And anyway, defining always leads to more questions.
From the OED:
1. A substance having the following characters (or most of them): viz. those of being liquid at ordinary temperatures, of a vivid consistence and characteristic smooth and sticky (unctuous) feel, lighter than water and insoluble in it, soluble in alcohol and ether, inflammable, chemically neutral.
3. In figurative and allusive uses.
a. In allusion to the use of oil for anointing (ceremonial or medicinal) or for maintaining light or heat, esp. in reference to smooth i.e. soothing or flattering words.
to hold or bear up oil: to use flattering words.
to pour oil upon the waters: to appease strife or disturbance
As in, when did what appeased and healed become that which blanketed, smothered. When did that which we turned to become that which we distrust. Oily -- slick -- not flattery, but false flattery. Grease a palm -- to lubricate based on money, not fairness or earned advantage.
But now, for me, a dictionary is a place to retreat to -- to get lost in -- to look for grounding on days when I can feel the slightly lifting sense of dissociation setting in behind my forehead. A few years ago, a poet friend of mine was living at McClains Hospital -- not dying there, as the case was. I brought her a book of poems and photographs by Sally Mann -- but realized immediately these things were too volatile for her life just then. So I took back the art and brought her a dictionary instead. It was a better gift.
"Not everyone carries out the act of reading in the same way, but there is a manner of reading comparable to the act of writing -- it's an act that supresses the world. We annihilate the world with a book." Hélén Cixous.

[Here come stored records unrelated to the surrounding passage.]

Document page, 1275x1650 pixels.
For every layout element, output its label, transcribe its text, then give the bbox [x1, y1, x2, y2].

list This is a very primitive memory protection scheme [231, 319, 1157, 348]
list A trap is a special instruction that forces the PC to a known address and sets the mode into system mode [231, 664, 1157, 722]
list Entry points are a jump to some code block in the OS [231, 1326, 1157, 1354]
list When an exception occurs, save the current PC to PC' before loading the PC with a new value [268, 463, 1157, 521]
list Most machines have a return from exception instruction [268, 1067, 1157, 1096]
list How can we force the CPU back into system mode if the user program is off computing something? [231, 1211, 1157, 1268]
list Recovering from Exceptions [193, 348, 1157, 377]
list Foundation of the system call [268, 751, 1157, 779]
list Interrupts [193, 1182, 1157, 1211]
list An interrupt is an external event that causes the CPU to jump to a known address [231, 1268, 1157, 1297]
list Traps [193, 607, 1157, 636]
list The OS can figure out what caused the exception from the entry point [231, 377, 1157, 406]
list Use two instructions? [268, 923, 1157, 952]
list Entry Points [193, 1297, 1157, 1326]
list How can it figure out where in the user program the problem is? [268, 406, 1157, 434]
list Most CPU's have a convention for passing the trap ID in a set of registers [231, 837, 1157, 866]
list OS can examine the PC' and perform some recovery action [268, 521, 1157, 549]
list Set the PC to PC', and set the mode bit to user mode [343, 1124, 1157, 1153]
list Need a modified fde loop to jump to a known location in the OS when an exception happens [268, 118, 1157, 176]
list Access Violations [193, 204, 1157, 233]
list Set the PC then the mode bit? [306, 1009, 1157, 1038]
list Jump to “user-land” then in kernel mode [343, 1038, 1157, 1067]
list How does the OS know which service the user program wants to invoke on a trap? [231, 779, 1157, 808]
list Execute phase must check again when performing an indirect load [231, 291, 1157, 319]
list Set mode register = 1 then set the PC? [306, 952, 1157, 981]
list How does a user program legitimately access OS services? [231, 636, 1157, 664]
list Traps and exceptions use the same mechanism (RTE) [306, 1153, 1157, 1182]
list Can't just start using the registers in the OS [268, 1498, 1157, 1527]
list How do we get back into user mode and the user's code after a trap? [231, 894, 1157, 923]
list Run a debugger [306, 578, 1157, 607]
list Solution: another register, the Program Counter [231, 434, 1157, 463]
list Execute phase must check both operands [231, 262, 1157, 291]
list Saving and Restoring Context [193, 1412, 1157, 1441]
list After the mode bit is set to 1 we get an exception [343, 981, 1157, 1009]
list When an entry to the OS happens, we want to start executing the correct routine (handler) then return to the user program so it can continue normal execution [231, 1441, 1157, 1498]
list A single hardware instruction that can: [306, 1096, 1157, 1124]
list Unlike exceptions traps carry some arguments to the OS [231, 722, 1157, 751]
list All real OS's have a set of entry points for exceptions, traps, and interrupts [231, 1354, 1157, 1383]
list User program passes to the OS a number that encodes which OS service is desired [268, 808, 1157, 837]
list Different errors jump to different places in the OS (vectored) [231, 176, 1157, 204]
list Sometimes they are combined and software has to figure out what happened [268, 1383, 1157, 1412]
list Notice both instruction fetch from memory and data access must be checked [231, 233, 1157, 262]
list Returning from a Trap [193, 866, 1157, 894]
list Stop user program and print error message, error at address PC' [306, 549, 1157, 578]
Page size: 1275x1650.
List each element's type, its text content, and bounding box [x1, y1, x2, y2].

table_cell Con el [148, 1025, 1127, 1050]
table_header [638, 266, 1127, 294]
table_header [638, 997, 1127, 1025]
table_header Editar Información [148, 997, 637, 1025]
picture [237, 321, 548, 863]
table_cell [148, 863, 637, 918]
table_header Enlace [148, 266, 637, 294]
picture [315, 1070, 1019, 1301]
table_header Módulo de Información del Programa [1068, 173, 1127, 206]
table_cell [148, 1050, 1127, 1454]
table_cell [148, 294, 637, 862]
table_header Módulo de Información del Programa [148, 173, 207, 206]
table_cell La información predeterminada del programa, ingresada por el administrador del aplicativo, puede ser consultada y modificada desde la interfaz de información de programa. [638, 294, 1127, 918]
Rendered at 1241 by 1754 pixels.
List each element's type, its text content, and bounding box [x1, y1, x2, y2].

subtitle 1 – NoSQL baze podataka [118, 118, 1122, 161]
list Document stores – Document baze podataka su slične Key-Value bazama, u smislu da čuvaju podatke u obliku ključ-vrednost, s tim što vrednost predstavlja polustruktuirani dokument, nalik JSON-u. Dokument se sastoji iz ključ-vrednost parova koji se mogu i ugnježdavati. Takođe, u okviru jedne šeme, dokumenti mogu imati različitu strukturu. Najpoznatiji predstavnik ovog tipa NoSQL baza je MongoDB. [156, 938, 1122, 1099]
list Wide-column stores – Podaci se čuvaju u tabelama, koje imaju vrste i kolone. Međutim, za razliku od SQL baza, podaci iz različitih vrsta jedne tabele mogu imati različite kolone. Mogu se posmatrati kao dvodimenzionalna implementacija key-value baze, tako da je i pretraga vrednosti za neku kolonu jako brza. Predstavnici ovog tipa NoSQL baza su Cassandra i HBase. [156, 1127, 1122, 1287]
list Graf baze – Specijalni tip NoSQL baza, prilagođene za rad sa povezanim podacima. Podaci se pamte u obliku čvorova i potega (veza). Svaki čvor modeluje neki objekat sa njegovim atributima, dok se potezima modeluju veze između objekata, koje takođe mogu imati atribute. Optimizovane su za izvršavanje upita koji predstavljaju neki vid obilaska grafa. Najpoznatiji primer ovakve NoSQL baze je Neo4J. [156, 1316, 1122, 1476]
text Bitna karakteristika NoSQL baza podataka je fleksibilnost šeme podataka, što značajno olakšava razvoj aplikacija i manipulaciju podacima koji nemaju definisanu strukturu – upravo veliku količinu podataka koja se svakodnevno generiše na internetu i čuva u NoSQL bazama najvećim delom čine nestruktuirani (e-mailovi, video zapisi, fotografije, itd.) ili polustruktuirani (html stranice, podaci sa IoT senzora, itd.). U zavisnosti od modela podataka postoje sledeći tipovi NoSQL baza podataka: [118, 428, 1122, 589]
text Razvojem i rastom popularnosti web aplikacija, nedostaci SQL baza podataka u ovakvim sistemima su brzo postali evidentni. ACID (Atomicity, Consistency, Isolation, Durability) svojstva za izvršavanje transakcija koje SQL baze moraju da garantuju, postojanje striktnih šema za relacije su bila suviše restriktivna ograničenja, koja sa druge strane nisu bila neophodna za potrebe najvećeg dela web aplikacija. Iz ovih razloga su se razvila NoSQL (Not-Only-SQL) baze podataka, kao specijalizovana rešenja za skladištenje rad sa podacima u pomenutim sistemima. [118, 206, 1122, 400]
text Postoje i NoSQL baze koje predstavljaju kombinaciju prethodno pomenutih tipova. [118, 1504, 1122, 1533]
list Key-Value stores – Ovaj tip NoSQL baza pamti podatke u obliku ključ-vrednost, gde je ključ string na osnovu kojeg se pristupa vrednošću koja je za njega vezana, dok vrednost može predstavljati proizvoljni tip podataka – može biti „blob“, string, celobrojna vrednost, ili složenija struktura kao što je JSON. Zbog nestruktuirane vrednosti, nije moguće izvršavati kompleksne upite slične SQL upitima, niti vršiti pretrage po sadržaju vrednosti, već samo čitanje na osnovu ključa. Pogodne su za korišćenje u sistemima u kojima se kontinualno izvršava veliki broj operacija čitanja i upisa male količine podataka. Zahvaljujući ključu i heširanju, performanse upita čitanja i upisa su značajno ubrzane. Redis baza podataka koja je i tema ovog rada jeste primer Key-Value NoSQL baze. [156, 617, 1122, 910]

So too, in defining we break down into history and elements -- into sound and allusion that which represents what we are looking at -- that which seems to stand between ourselves and understanding.
Molly, if you are still somewhere, I send you healing and fuel and boundless reserves.
1. Any of numerous mineral, vegetable, and synthetic substances and animal and vegetable fats that are generally slippery, combustible, viscous, liquid or liquefiable at room temperatures, soluble in various organic solvents such as ether but not in water, and used in a great variety of products, especially lubricants and fuels.
b. A petroleum derivative, such as a machine oil or lubricant.
3. A substance with an oily consistency.
4. Oil paint.
5. A painting done in oil paint.
6. Insincere flattery.
tr.v. oiled, oil·ing, oilsIdiom:
To lubricate, supply, cover, or polish with oil.
oil (someone's) hand/palm Informal
1. To bribe: an attorney who tried to oil the judge's hand to obtain a favorable verdict.
2. To give a tip to: oiled the porter's palm.
[Middle English, from Old French oile, from Latin oleum, olive oil, from Greek *elaiwon, elaion, from *elaiw, elai, olive.]